CedidaFamílias ocuparam ontem o canteiro de obras da barragem, cobrando as desapropriações das áreasFamílias ocuparam ontem o canteiro de obras da barragem, cobrando as desapropriações das áreas

Quase cem pessoas invadiram o canteiro, desde às 5h da manhã de ontem. Eles permaneceram no local até por volta das 18h e prometem retornar hoje, no mesmo horário – ficando cerca de três como vigia. “Vamos ficar até que seja pago todas as indenizações, e feita a terraplenagem”, disse, por telefone, Érika Nayara Gomes,  membro da Coordenadoria de Defesa dos Atingidos pela Barragem de Oiticica. 


No último protesto, em 7 de janeiro deste ano, o Governo do Estado anunciou que em  90 dias iniciaria o pagamento e ações para desapropriações das comunidades de Barra de Santana, São Fernando e Jardim de Piranhas. Até então, a população reclama que não recebeu nenhuma sinalização de  qual o valor a ser pago, a data para o pagamento e para acomodação das famílias em novas residências.

“Não aceitamos nenhuma reunião fora da comunidade, porque tudo que devia ser acertado já está nos documentos firmados como governo, e o governo não cumpriu nada. A partir de agora queremos ação da parte do governo”, afirmou José Procópio, representante do Serviço de Apoio aos Projetos Alternativos Comunitários (Seapac). 

Segundo o planejamento da Secretaria Estadual de Meio Ambiente e Recursos Hídricos (Semarh), está previsto destinação de R$ 8 milhões para pagamento das indenizações, e mais R$ 11,5 milhões para a construção da Nova Barra de Santana, no Alto do Paiol. No entanto, o valor não está fechado. Segundo o procurador do Estado, Francisco Sales, não foi enviado nenhuma documentação dos atingidos à procuradoria, nem os laudos de avaliação com as plantas das residências. “Só após o recebimento desta documentação que teremos condições de saber a quantidade e os valores das desapropriações”, explica Sales. Em registro na Seapac, consta 998 pessoas, sendo 225 da área urbana de Barra de Santana, e 773 da área rural.

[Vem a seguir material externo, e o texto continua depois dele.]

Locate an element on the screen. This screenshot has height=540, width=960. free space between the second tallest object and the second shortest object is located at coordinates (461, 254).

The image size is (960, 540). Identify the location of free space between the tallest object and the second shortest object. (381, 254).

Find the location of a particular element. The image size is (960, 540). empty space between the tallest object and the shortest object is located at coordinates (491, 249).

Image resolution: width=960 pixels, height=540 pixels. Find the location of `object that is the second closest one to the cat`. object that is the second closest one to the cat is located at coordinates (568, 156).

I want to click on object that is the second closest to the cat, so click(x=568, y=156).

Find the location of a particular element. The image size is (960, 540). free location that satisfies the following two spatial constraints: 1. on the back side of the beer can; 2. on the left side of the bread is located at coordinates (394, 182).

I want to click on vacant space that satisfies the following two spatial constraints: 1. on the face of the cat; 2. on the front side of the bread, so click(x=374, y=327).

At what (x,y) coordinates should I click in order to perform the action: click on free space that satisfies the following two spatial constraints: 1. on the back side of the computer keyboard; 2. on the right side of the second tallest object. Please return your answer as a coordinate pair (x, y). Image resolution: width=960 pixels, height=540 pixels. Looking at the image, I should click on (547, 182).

Os recursos financeiros federais para a obra estão sendo repassados à Semarh, responsável pela construção, por meio do Departamento Nacional de Obras Contra as Secas (Dnocs). Em junho de 2013 foi repassado cerca de R$ 20 milhões, e em janeiro deste ano quase R$ 7 milhões. O valor da terceira parcela será de R$ 28 milhões, e para o próximo semestre está previsto uma segunda parcela de R$ 20 milhões. Ao todo, para 2014, a previsão orçamentária é de R$ 55.5 milhões.

Segundo Emerson Fernandes, diretor geral do Dnocs, para liberação da terceira parcela, falta ainda a Semarh enviar a planilha de execução físico financeira, onde deverá estar incluído todos os valores de obra, desapropriações e indenizações. O diretor informou que nesta última sexta-feira, 9, foi protocolado o plano de trabalho, mas com a falta da planilha orçamentária. 

A prestação de contas da primeira parcela, também obrigatória para liberação de recursos, só foi entregue em abril. “Como eu poderia passar antes o recurso se não tínhamos a prestação de contas e nem a planilha de trabalho?”, indaga. Ele garante que se enviada toda documentação nestes próximos dias, na próxima semana a parcela estará liberada.

Número
R$ 8 milhões é o proposto para pagamento das indenizações em Jucurutu, Caicó e Jardim de Piranhas.